DOCUMENT TEXT
#####

An open API service indexing awesome lists of open source software.

https://github.com/materialsvirtuallab/matpes

Tools for Working with MatPES
https://github.com/materialsvirtuallab/matpes

Last synced: about 1 month ago
JSON representation

Tools for Working with MatPES

Awesome Lists containing this project

README

        

[![GitHub license](https://img.shields.io/github/license/materialsvirtuallab/matpes)](https://github.com/materialsvirtuallab/matpes/blob/main/LICENSE)
[![Linting](https://github.com/materialsvirtuallab/matpes/workflows/Linting/badge.svg)](https://github.com/materialsvirtuallab/matpes/workflows/Linting/badge.svg)

#### Introduction

Welcome to MatPES, a foundational potential energy surface (PES) dataset for materials. This is a collaboration between
the [Materials Virtual Lab] and the [Materials Project].

Machine learning interatomic potentials (MLIPs) have revolutionized the field of computational materials science.
MLIPs use ML to reproduce the PES (energies, forces, and stresses) of a collection of atoms, typically computed
using an ab initio method such as density functional theory (DFT).
This enables the simulation of materials at much larger length and longer time scales at near-ab initio accuracy.

One of the most exciting developments in the past few years is the emergence of universal MLIPs (uMLIPs, aka materials
foundational models), with near-complete coverage of the periodic table of elements. Examples include M3GNet,[^1]
CHGNet,[^2] MACE,[^3] to name a few. uMLIPs have broad applications, including materials discovery and the
prediction of PES-derived properties such as elastic constants, phonon dispersion, etc.

However, most current uMLIPs were trained on DFT relaxation calculations from the [Materials Project].
This dataset, referred to as `MPF` or `MPTraj` in the literature, suffer from several issues:

1. The energies, forces, and stresses are not converged to the accuracies necessary to train a high quality MLIP.
2. Most of the structures are near-equilibrium, with very little coverage of non-equilibrium local environments.

#####

GIVEN RECORDS

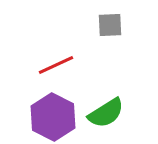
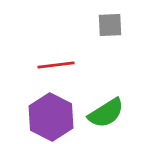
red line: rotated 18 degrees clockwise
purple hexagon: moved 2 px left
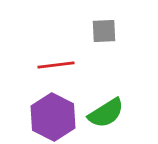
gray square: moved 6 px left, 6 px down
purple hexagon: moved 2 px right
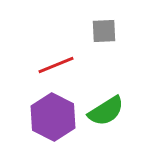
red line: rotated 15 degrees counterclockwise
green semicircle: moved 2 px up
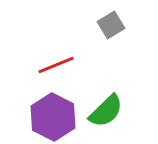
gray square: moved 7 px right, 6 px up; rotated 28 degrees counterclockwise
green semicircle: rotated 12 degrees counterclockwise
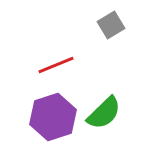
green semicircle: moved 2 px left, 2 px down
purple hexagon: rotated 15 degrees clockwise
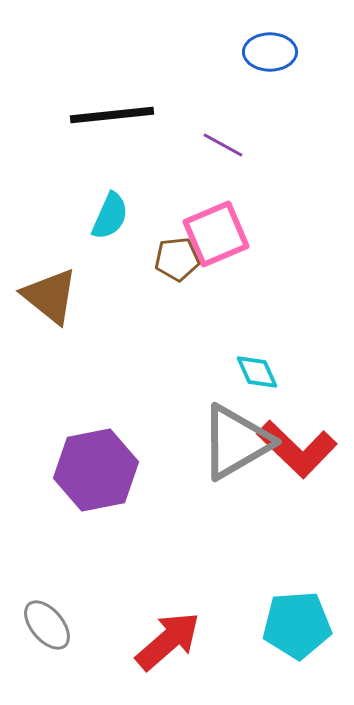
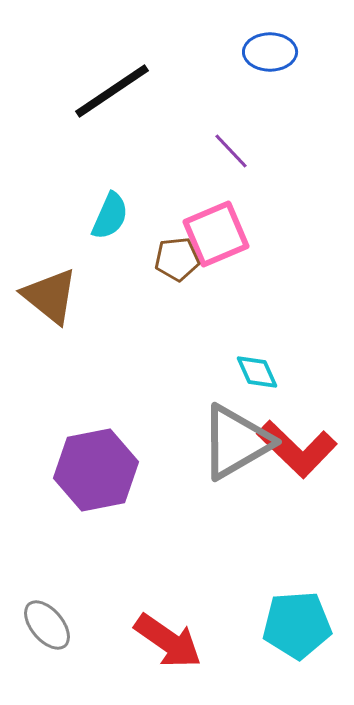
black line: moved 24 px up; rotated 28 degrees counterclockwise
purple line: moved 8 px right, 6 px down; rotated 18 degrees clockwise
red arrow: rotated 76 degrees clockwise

#####

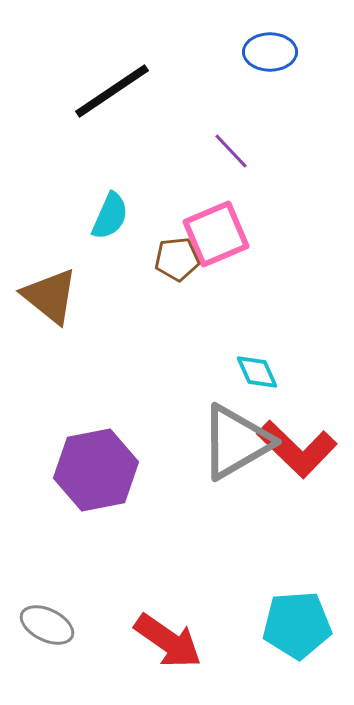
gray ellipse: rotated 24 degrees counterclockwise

#####

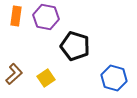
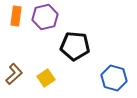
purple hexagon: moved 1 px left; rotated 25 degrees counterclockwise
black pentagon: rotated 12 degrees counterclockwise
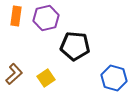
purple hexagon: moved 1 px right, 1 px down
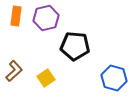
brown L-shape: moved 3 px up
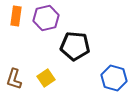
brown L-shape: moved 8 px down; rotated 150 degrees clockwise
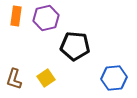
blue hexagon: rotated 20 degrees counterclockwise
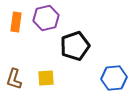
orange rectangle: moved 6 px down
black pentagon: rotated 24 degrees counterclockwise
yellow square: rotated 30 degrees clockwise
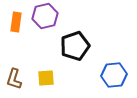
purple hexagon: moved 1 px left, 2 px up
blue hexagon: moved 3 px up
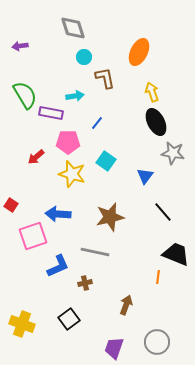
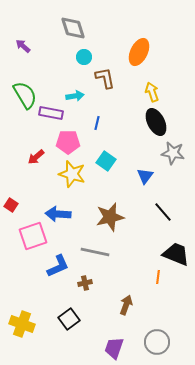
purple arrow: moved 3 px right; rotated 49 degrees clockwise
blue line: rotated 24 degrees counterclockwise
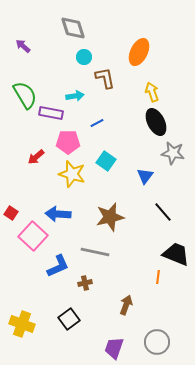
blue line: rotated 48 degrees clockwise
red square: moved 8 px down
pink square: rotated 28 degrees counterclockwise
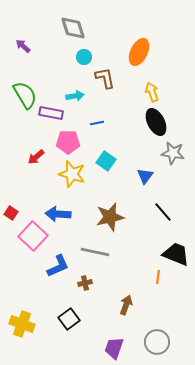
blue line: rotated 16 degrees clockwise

#####

WHAT YOU NEED TO DO
#1 According to the MatPES README, which two groups collaborate on MatPES?
#2 Do the following statements agree with the MatPES README? Answer yes or no for each, quoting the words of the README that decide it.
(a) MLIPs reproduce the energies, forces, and stresses of a collection of atoms.
(b) Most current uMLIPs were trained on molecular dynamics calculations.
(c) Most structures in the MPF dataset are far from equilibrium.
#3 List every universal MLIP that the MatPES README names as an example.
The entries are not needed for any of the tasks.

RESULTS FOR EACH TASK
#1 The Materials Virtual Lab and the Materials Project.

#2
(a) Yes: "MLIPs use ML to reproduce the PES (energies, forces, and stresses) of a collection of atoms"
(b) No: "most current uMLIPs were trained on DFT relaxation calculations"
(c) No: "Most of the structures are near-equilibrium"

#3 M3GNet, CHGNet, MACE